Other initiatives by the European Union include strengthening the powers of the Network of Immigration Liaison Officers; reinforcing Europol’s Focal Point Checkpoint team, which investigates the facilitation of irregular migration; creating a dedicated maritime intelligence task force, Joint Operation Team MARE, to combat smuggling networks operating in the Mediterranean; and implementing multilateral and unified responses by the law enforcement agencies of member states aimed at dismantling people smuggling operations. In addition, the EU Action Plan against Migrant Smuggling is being implemented in order to change migrant smuggling networks from ‘low risk, high return’ operations into ‘high risk, low return’ ones. Efforts by the European Commission to manage the crisis include the ‘hotspot approach’, whereby Migration Management Support Teams are located at strategic locations, including Italian and Greek islands, and sending out warning letters to member states to fully comply with the Common European Asylum System.

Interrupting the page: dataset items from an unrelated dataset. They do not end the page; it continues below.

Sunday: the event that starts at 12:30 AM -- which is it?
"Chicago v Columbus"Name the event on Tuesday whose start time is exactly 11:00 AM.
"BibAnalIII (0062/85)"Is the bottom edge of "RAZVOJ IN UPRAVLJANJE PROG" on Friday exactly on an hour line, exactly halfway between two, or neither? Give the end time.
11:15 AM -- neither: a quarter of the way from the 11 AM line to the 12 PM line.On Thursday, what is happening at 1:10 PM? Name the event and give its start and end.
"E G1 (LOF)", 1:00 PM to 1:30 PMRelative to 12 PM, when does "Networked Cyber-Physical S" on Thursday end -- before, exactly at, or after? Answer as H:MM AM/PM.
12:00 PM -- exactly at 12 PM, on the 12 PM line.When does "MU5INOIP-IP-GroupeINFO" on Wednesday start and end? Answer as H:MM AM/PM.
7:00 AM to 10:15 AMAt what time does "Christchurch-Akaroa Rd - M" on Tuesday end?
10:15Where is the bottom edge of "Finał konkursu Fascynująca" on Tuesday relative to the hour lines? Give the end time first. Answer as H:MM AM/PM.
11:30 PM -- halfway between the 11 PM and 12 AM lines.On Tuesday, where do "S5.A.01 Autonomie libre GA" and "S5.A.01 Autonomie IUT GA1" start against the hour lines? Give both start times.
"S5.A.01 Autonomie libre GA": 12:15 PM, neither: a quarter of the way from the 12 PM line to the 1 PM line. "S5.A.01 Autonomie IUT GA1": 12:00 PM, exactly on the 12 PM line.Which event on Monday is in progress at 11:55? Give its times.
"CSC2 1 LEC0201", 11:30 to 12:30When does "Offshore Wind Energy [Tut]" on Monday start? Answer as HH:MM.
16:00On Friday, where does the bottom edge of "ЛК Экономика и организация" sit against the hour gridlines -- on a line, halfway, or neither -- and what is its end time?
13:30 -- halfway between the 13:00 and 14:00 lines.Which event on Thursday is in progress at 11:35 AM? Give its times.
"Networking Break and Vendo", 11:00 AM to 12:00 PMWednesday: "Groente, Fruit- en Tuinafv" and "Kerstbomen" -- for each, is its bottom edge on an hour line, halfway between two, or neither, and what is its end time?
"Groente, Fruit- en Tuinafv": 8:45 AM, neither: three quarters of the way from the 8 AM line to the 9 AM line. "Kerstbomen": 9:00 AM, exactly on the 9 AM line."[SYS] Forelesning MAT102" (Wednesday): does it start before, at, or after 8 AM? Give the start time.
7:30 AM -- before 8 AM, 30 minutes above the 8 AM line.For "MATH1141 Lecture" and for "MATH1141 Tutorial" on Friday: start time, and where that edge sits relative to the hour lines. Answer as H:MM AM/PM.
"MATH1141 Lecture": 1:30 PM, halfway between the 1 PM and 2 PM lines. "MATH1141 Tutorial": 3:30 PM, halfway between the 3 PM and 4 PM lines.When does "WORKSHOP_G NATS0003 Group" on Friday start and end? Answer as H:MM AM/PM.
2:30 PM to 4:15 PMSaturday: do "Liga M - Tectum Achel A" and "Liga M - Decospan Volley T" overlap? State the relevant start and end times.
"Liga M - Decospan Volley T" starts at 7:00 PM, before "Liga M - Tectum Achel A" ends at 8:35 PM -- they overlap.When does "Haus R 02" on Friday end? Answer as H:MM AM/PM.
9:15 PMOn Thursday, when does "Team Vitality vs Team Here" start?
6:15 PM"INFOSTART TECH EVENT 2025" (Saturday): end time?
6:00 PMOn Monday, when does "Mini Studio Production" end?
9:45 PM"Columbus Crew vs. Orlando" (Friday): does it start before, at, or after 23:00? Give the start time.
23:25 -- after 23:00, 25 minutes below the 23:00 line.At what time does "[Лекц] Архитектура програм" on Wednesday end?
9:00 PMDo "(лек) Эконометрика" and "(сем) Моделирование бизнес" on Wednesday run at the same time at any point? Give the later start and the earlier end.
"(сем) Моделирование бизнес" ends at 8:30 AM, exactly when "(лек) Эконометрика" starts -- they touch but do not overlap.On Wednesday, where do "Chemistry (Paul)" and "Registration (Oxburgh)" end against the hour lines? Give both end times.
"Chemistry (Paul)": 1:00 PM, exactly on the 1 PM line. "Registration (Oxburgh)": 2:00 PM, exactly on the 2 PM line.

Individual member states are also undertaking their own initiatives to tackle the problem of organised crime and people smuggling. For example, in June 2015 the British government deployed a law enforcement taskforce made up of 90 officers from the National Crime Agency, the UK Border Force, the Home Office’s Immigration Enforcement team and the Crown Prosecution Service. The overarching objective of the taskforce is to dismantle the criminal operations smuggling people into Europe. To its shame, however, in October 2015 the British government withdrew the last two Border Force boats carrying out proactive search and rescue operations in the Mediterranean.
Ultimately, the organised crime gangs who smuggle refugees out of Syria and Turkey and into Europe are empowered by the lack of coordinated policy action from European countries concerning how and where to home the refugees. Europe’s failure places more Syrian refugees at risk. Indeed, on 15 September 2015, the UNHCR released a statement expressing ‘deep disappointment that European Union member states failed to reach agreement over a wider relocation plan of up to 120,000 people’. If Europe cannot agree on a harmonised and humane policy response to the refugee crisis, organised crime gangs will continue to exploit vulnerable Syrians for profit.